What has visual thinking got to do with my child?
Last week, I started listening to this audiobook by Temple Grandin. For those of you who have never heard of her, Temple is a professor of animal science, a livestock industry designer, and an Autistic. She describes herself in this way, showing that she is a person who has incredible strengths and talents that also happens to have Autism.
Temple never spoke until four and struggled to learn to read at school. She credits early intervention via speech pathology and her mother, teaching her phonics to her success in life communication. Hint, hint, nudge nudge, if you are reading this blog, you are already on the right path.
You see, Temple is what we call a visual thinker. Traditionally, psychologists and neurologists thought that you needed to understand language to have thought. Still, Temple describes herself as thinking in an ocean of pictures versus in a sea of words.
Temple's well-researched book describes how visual thinkers process the world differently and often need real-life examples to understand new concepts or learning versus language learners who tend to grasp abstract concepts more easily.
She describes how children who are visual thinkers need different opportunities to learn and thrive. In particular, she states that these children need hands-on experience in visual activities such as lego, drawing, sewing, cooking, woodwork, and fixing household appliances. She outlines the research that shows that visual thinkers often excel in roles such as engineering, design, construction, and aesthetic fields such as interior design or architecture.
Temple also points out how our children do not get much exposure to these tasks in today's society and how we are robbing them of the ability to find what they are good at. She goes further to add that visual thinkers are often those who become addicted to video games as it suits their learning profile perfectly.

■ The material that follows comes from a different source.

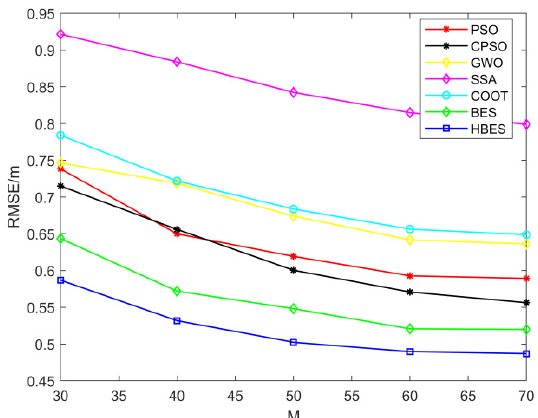
Figure 6. Relationship between RMSE and population size.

Her advice is to limit devices and provide children with rich experiences and exposure to a diverse range of hands-on tasks so they can find their "thing" in life. Giving our children these opportunities when they are young puts them in good stead in finding employment later in life.
My fascination with this book is evident, given my writing above. Why? Because thinking is on a continuum from verbal to visual, most children I see in the clinic have difficulties with verbal tasks, indicating that they are visual thinkers. These kids have trouble grasping the language, understanding what has been said, taking a long time to process, and, at times, never truly understanding the concept due to their language deficits.
It has been well documented in the literature that children with Autism learn best when taught through visual means, which is why we use visual schedules, social stories, and video modeling for social skills.
But it is not only children with autism who are visual thinkers; our children with Developmental Language Disorders are often supported by visual learning. This is why we use programs that work on converting words into visual images for children to refer back to and remember what they heard, as they can reference the visual representation of the story rather than recall the words. It is why we use Shape Coding to teach grammar to school-aged children, as it explains the rules of grammar in a visual means. We use oral narrative retelling structures such as Story champs to help our children plan out their stories, particularly when requested to write. Finally, it is why we use Read 3, a multi-sensory literacy program with strong use of visual supports. But there are plenty of other ways to support your child versus attending speech pathology.
So this Christmas, add some visual board games, arts and crafts, and lego to the stocking stuffers, limit tech, and watch your little one thrive.